Reading passage:
Most cloud management solutions use one problem-solving technique in their operational workflow. But some are required to achieve multiple goals at the same time, such as predicting the incoming workload and then allocating it to resources, or clustering a set of resources based on the current execution state and then provisioning them dynamically. These workflows can benefit from separate ML techniques for each objective. Hybrid ML methods have been developed to overcome drawbacks of standalone techniques by combining one or more ML techniques together. A few workflows that we consider in this survey are required to predict some resource or workload parameters before starting the dynamic optimization process. Accordingly, the hybrid ML methods that we discus here combine parameter prediction and cloud optimization.

Designing efficient scaling algorithms is difficult, particularly for geo-distributed VNF chains, where WAN traffic bandwidth costs and latencies are essential, yet difficult to account for when scaling decisions are made. To resolve this problem, [48] offered a deep learning-based methodology, analyzing intrinsic patterns of traffic volatility and efficient deployment techniques over time, with the goal of improved judgments enabled by in-depth learning from experiences. An LSTM is used for predicting future flow rates, and a DRL agent is used to make dynamic VNF chain placement decisions. To improve results, this study used an experience replay technique based on the actor-critic DRL algorithm. In comparison to previous representative algorithms, tracedriven simulation showed that the newly designed learning framework reacted swiftly to traffic dynamics online and achieved lower system costs with minimum offline training.

Web app developers previously had to store more data object copies in many geo-distributed data centers or send duplicate requests to multiple (e.g., closest) data centers to provide low request latency to users, both of which increased monetary cost. To address this issue, [49] proposed an RL based geo-distributed cloud storage system named GeoCol, with the goal of achieving low cost and latency. First, this new system included a request split mechanism and a storage planning method to achieve the best tradeoff between monetary cost and request latency. To enable parallel transmissions for a data object, the request split approach used the SARIMA technique to anticipate request latency as an input to an RL model to calculate the number of sub-requests and the data center assigned to each sub-request. Second, GeoCol employed another RL method to decide if it needs to store each data object and the storage type of each stored data object to help reduce the storage cost.

Excerpted records:
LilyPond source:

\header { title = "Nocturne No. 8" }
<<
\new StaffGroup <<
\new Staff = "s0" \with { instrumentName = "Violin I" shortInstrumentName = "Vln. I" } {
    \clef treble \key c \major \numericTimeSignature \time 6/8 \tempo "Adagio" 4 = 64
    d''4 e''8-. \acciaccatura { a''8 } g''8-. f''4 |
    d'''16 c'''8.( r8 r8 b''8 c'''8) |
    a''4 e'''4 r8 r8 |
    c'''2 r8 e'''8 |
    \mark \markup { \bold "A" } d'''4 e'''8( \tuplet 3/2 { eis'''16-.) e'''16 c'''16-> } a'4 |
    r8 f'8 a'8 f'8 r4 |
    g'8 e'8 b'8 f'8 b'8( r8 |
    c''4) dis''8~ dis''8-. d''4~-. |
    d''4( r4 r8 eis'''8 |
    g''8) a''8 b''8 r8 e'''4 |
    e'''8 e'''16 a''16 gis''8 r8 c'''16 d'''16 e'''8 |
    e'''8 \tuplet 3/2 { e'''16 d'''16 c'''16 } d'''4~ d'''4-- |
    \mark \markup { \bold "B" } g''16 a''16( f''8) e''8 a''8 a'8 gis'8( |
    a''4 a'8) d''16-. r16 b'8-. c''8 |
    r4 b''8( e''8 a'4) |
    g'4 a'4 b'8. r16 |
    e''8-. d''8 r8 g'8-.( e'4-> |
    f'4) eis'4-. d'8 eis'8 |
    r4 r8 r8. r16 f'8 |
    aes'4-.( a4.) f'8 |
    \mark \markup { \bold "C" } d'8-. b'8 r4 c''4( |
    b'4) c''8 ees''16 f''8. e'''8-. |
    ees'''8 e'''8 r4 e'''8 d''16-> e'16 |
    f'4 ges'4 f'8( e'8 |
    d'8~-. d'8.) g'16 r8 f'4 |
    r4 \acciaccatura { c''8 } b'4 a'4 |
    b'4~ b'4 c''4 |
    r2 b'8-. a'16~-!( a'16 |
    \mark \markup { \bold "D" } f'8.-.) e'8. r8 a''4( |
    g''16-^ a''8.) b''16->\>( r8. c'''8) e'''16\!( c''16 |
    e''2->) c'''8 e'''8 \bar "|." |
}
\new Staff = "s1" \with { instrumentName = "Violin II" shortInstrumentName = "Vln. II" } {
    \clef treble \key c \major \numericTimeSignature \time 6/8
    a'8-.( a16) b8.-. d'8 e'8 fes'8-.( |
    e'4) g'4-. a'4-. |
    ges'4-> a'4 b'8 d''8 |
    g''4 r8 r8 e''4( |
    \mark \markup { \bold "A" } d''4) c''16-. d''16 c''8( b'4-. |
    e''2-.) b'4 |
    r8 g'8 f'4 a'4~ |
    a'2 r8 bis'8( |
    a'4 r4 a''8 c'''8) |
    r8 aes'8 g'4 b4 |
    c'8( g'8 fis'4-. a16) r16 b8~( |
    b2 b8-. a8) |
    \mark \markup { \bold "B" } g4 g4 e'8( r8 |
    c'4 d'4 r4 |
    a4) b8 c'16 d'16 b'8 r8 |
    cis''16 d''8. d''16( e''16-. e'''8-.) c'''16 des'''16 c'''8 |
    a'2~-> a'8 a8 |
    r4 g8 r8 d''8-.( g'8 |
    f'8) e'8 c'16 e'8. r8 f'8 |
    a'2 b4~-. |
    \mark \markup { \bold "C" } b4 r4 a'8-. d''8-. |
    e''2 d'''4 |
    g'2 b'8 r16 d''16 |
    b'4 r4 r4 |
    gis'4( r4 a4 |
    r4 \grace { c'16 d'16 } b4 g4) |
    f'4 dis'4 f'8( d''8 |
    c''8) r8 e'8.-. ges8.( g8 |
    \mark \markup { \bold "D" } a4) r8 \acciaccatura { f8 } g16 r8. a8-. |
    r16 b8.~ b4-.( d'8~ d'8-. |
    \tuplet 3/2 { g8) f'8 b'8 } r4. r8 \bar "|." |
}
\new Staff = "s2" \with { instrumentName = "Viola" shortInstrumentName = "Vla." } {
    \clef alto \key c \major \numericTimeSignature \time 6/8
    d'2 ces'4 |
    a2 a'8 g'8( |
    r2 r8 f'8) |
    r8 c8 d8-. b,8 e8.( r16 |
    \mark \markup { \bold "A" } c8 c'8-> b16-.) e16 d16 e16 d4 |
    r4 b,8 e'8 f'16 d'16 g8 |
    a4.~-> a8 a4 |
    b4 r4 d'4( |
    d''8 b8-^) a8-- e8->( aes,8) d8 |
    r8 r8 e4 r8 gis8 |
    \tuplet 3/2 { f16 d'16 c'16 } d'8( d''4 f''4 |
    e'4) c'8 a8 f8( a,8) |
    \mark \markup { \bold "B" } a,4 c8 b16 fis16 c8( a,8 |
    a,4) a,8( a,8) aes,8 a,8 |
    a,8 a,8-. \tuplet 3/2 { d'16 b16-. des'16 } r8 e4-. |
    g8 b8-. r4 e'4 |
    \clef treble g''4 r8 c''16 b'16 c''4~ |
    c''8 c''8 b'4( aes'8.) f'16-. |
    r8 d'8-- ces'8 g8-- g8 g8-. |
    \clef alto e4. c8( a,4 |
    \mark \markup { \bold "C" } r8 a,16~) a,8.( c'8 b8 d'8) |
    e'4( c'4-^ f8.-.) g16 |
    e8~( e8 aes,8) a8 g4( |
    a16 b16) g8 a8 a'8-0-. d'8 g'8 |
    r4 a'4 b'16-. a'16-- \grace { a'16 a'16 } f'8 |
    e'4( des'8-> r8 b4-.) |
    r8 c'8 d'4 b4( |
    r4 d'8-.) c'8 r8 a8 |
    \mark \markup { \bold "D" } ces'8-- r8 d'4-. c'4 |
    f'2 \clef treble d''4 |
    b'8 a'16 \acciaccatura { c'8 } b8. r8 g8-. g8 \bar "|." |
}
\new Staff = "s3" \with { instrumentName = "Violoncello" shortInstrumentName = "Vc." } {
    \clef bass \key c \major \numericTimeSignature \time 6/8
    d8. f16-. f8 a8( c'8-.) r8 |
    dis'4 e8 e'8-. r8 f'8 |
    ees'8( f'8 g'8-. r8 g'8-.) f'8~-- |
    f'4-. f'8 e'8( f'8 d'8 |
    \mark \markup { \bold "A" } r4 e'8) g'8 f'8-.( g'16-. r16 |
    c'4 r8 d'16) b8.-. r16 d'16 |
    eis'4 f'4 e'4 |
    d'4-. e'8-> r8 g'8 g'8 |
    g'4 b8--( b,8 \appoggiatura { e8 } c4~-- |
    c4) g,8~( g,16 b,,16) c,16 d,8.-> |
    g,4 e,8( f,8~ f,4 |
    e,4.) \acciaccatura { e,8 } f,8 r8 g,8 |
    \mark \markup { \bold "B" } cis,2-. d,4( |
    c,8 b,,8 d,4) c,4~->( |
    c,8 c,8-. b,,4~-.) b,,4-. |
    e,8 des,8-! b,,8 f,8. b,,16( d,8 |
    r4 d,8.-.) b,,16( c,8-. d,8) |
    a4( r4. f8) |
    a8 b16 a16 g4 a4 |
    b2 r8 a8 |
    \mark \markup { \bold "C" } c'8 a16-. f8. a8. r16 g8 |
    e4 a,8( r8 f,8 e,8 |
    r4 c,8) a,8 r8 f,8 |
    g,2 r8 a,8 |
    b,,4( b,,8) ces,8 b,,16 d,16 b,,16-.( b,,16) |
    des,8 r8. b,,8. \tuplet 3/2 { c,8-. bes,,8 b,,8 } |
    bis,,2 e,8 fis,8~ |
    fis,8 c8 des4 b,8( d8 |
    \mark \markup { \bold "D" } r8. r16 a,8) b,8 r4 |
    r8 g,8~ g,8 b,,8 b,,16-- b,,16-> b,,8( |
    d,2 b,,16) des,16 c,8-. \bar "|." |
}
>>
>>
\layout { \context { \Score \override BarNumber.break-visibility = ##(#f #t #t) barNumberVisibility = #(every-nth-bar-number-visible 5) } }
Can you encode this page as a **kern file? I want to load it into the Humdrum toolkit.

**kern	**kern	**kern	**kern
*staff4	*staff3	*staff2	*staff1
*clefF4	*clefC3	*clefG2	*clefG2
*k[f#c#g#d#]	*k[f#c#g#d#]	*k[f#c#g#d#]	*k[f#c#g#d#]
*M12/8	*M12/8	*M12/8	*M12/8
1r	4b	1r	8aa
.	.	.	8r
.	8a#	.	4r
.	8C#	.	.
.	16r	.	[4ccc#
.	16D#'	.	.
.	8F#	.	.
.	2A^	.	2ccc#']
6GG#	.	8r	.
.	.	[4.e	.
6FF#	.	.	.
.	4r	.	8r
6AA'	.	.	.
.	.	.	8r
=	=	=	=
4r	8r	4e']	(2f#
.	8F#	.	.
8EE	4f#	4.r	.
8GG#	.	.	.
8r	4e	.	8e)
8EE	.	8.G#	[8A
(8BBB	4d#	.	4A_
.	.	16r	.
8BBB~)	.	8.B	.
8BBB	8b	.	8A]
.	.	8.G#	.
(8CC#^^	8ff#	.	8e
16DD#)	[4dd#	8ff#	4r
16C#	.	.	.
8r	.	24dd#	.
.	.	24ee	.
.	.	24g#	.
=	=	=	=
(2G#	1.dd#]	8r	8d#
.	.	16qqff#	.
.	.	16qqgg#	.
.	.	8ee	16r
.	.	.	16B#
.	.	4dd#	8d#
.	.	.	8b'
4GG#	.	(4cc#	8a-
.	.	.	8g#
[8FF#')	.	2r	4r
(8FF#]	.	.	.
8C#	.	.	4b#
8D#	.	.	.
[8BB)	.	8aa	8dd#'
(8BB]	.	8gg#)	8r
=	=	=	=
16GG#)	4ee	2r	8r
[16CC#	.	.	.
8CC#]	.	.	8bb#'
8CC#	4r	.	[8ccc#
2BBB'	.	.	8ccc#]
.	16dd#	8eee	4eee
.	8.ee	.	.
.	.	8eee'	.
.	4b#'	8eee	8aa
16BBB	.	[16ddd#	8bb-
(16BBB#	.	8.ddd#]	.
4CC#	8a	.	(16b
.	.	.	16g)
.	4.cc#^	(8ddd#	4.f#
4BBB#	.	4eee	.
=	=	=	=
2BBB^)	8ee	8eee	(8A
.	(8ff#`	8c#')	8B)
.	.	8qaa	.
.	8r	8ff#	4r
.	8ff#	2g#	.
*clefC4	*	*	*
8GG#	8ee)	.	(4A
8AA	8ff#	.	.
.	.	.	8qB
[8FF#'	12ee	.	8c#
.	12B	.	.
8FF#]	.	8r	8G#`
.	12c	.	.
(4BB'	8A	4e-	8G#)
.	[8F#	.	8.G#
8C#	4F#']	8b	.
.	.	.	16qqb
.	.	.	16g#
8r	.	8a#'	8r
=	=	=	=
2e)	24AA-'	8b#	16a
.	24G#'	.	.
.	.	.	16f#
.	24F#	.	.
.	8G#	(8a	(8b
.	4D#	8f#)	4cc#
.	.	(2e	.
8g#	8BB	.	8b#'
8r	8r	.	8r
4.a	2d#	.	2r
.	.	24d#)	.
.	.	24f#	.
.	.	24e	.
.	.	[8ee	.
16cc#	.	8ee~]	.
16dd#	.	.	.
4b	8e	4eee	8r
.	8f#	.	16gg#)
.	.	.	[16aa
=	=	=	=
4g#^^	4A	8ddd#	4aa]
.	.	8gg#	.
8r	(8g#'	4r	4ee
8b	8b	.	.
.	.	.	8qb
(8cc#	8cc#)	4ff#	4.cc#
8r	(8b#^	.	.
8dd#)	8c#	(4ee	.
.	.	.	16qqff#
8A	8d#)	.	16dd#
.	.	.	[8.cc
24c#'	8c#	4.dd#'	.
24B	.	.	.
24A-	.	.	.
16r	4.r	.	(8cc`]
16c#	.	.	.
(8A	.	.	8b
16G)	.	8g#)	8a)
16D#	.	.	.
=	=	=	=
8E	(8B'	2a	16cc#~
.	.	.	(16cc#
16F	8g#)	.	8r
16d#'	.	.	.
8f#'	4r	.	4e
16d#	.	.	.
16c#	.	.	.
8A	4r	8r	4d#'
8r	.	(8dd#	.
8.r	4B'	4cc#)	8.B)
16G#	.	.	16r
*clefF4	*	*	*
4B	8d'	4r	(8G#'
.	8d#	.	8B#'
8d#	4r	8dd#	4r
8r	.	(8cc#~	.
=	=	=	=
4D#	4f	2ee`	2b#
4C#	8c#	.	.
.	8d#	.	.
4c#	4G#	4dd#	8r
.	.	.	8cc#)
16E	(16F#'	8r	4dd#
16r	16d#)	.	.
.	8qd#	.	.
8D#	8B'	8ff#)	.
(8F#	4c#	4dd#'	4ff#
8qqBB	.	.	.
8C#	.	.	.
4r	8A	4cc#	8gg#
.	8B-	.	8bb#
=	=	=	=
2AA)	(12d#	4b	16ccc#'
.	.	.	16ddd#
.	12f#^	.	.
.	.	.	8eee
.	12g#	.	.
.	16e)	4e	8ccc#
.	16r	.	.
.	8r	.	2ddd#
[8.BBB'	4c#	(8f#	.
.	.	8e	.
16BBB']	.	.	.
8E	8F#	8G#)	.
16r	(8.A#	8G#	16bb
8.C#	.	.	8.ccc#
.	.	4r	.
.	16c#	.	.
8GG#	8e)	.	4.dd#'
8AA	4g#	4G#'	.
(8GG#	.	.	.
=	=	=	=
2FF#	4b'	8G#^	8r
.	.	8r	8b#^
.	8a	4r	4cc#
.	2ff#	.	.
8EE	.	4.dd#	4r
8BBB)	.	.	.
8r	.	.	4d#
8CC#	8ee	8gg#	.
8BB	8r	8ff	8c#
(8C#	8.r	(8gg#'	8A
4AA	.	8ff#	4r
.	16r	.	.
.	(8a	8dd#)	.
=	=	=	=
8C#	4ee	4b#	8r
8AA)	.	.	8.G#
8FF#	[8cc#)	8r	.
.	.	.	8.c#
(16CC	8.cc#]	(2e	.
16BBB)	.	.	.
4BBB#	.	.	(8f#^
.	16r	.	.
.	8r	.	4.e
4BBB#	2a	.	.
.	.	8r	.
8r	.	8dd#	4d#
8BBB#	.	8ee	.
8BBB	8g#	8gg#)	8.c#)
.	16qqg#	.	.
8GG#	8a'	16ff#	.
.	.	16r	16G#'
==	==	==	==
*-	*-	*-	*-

Stated task 1: Reproduce the passage on hybrid ML methods for cloud management from "Most cloud management" up to and including "and cloud optimization.", swapping in "machine learning techniques" wherever "ML techniques" appears.
Stated task 2: Extend the survey passage on hybrid ML methods for cloud management by writing the part that comes next after its final sentence.

Answer 1:
Most cloud management solutions use one problem-solving technique in their operational workflow. But some are required to achieve multiple goals at the same time, such as predicting the incoming workload and then allocating it to resources, or clustering a set of resources based on the current execution state and then provisioning them dynamically. These workflows can benefit from separate machine learning techniques for each objective. Hybrid ML methods have been developed to overcome drawbacks of standalone techniques by combining one or more machine learning techniques together. A few workflows that we consider in this survey are required to predict some resource or workload parameters before starting the dynamic optimization process. Accordingly, the hybrid ML methods that we discus here combine parameter prediction and cloud optimization.

Answer 2:
In [50] , the authors studied ways to connect different renewable energy generators to geo-distributed data centers from various cloud providers in order to reduce carbon emissions, monetary costs, and service level objective (SLO) violations caused by renewable energy shortages. The authors tested multiple ML approaches for long-term forecast accuracy on renewable energy generation and demand, and chose SARIMA for the prediction. Based on the projected findings, the study presented a multi-agent RL (MARL) approach for each data center to determine how much renewable energy to request from each generator. This research also presented a Deadline Guaranteed Job Postponement approach (DGJP) for deferring the execution of non-essential jobs when renewable energy supplies are insufficient.

To handle the problem of reliable cloud management for geographically distributed data centers, several sub-problems must be addressed. We looked at a variety of methods and strategies presented for such reasons in the previous section. Most use one, but a few of them use multiple ML techniques in their operational flow. According to the information presented in Section 1.3, ML approaches contain any models that can be trained using data to perform supervised, unsupervised, or RL based tasks. In Table 1 , we categorize the ML models used in all papers discussed in this survey into four different types. Figure 3 shows the percentage of ML model types considered by various articles. In Table 2 , we provide a comparative summary of the investigated papers based on the various ML approaches utilized in the geo-distributed cloud management environment. The table also demonstrates why different ML models are used in various research articles. Figure 3 , by looking at the limited usage of clusteringbased learning techniques (k-means and spectral), we can say that these are the least suitable for cloud management because they group workloads or resources into clusters, but at a scale and granularity that is not particularly beneficial for cloud management frameworks. The only time when unsupervised clustering can be advantageous is when the workload or resources change very frequently.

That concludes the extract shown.